Hoje faz exatamente 7 anos desde aquele dia fatídico. Eu, minha irmã Ayla e Emma, a garota que conhecemos no festival, decidimos manter em segredo nossa fuga ao salgueiro. Ayla mudou bastante depois daquele dia. Ela costumava ser teimosa, mas passou a seguir regras rigidamente. Não conversamos sobre isso, pois é triste para mim conversar sobre como me tornei uma garota comum, sem a mesma imaginação de antes.

— Temos mesmo que ir hoje ao festival? Vamos todos os anos...

— Querida, é a tradição. Somos uma das famílias que mais organizam esse evento no Povoado. Seria um grande desfeito — respondeu mamãe. — Ayla, levante-se, querida! — gritou.

— Já estou arrumada, apenas não estou com fome — disse Ayla, surgindo na sala.

— Onde está o papai? — perguntei.

— Seu pai teve que sair na frente, querida. Encontraremos com ele em frente à loja de artefatos.

E assim seguimos até o festival, que me dava calafrios todos os anos. As lembranças daquele dia sempre voltavam à tona, trazendo consigo uma sensação de desconforto. Cada ano é como uma tortura, mas este parece insuportável. Sinto-me, de alguma maneira, vigiada por algo relacionado ao salgueiro

— Ayla, você vai andar conosco? — perguntei, tentando esconder minha apreensão.

— Não, combinei com a Helena de ir com ela ao lago.

— Seremos só eu, você e o papai então — disse, sorrindo para mamãe.

Eu e Ayla acostumávamos a ser inseparáveis. Sinto saudades de quando brincávamos juntas. Nossos pais achavam que seríamos confidentes para sempre, mas Ayla sempre foi mais sociável e preferiu seguir a vida de popular, sempre rodeada de amigos, totalmente o oposto de mim.

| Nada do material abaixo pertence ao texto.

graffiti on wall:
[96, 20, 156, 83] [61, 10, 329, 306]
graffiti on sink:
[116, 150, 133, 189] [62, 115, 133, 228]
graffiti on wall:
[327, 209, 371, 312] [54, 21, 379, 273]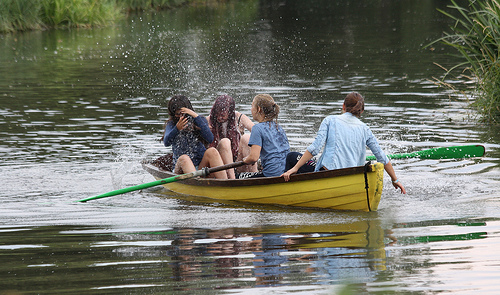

Enquanto caminhávamos pelas ruas enfeitadas do festival, eu observava as pessoas ao redor. As risadas, as músicas e as luzes coloridas contrastavam com a escuridão que eu sentia por dentro. Era difícil fingir que tudo estava bem, mas eu sabia que precisava manter as aparências.

Ao chegarmos à loja de artefatos, papai nos esperava com um sorriso no rosto.

— Minhas meninas! — exclamou ele, abraçando-nos. — Vamos aproveitar o festival!

Tentando afastar os pensamentos sombrios, decidi me concentrar no presente. Talvez, apenas talvez, eu pudesse encontrar um pouco de alegria nas pequenas coisas. O festival, apesar de tudo, ainda era um momento divertido, onde sonhos e realidades se misturavam.